Collected data

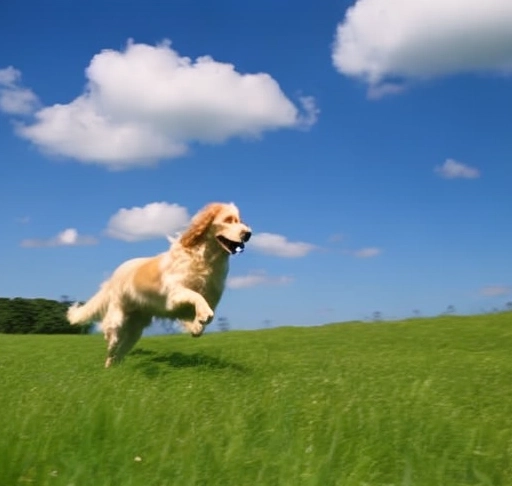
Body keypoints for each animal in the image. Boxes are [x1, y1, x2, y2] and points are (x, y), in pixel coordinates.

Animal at [68, 202, 252, 368]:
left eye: (240, 220)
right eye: (228, 220)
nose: (248, 234)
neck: (206, 260)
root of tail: (113, 277)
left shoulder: (202, 300)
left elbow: (200, 316)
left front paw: (196, 327)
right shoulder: (174, 294)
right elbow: (197, 297)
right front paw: (202, 316)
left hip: (135, 332)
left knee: (119, 352)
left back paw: (113, 368)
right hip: (117, 321)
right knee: (112, 342)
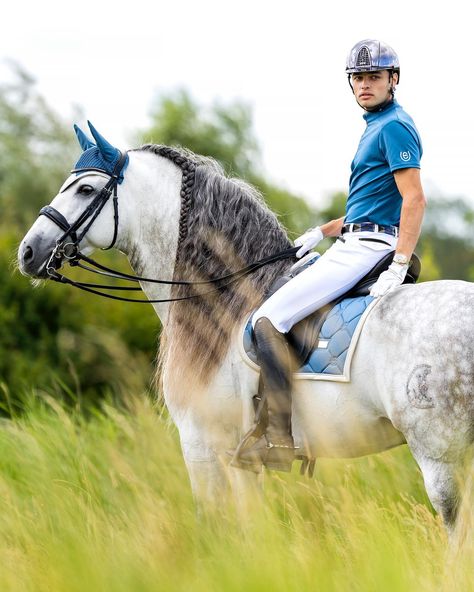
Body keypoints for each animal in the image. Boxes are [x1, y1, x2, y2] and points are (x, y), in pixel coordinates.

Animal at [17, 125, 474, 532]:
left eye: (85, 190)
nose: (28, 252)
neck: (229, 296)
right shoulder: (242, 460)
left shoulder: (202, 444)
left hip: (439, 456)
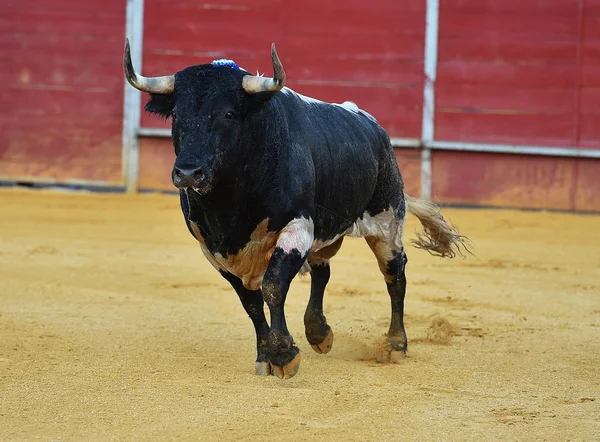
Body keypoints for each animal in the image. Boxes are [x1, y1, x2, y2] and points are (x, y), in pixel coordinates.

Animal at [123, 41, 468, 378]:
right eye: (176, 114)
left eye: (229, 114)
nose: (188, 172)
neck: (229, 203)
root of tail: (373, 126)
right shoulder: (213, 248)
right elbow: (250, 301)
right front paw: (266, 355)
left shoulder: (297, 226)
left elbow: (273, 286)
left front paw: (283, 355)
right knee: (323, 270)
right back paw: (318, 332)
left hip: (388, 220)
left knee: (394, 274)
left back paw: (395, 345)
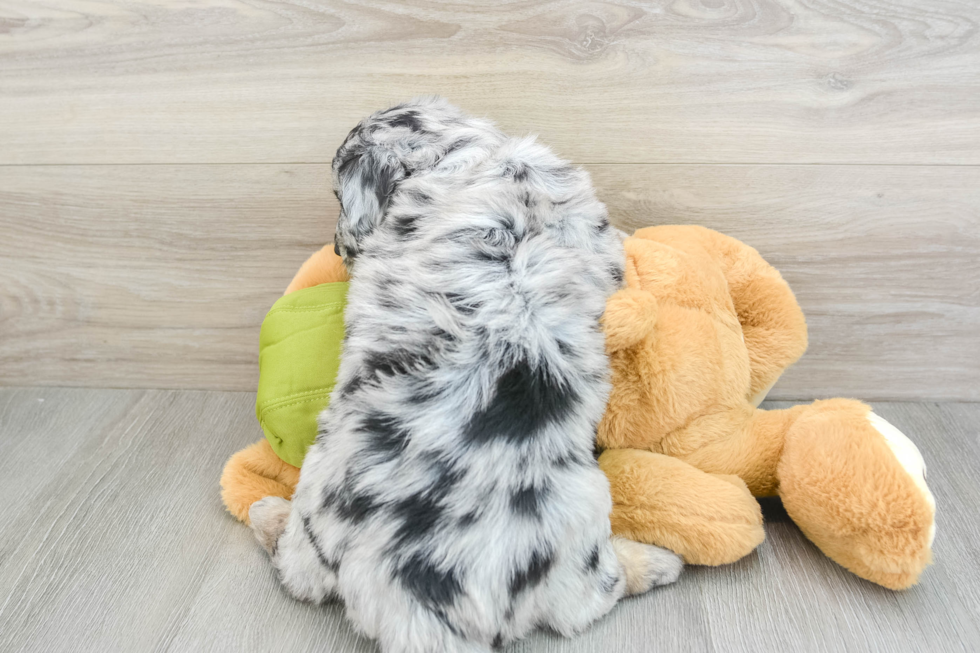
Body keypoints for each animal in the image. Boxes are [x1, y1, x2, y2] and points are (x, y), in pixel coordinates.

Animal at [253, 95, 680, 652]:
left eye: (336, 193)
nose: (337, 247)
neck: (463, 153)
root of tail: (416, 604)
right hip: (581, 536)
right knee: (597, 596)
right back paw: (660, 562)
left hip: (314, 520)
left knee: (296, 570)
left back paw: (267, 514)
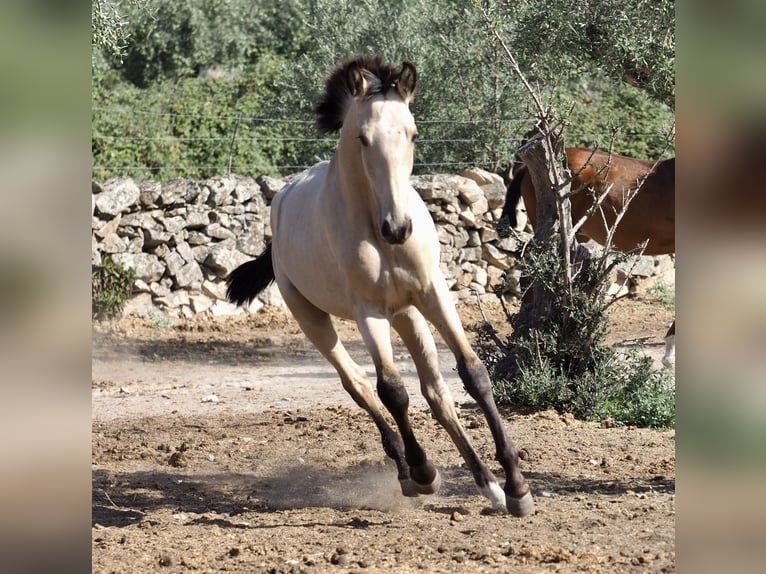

:: What to work on ::
Write only the number of lines in the data above that include "elbow".

:: Result of the exercise ::
4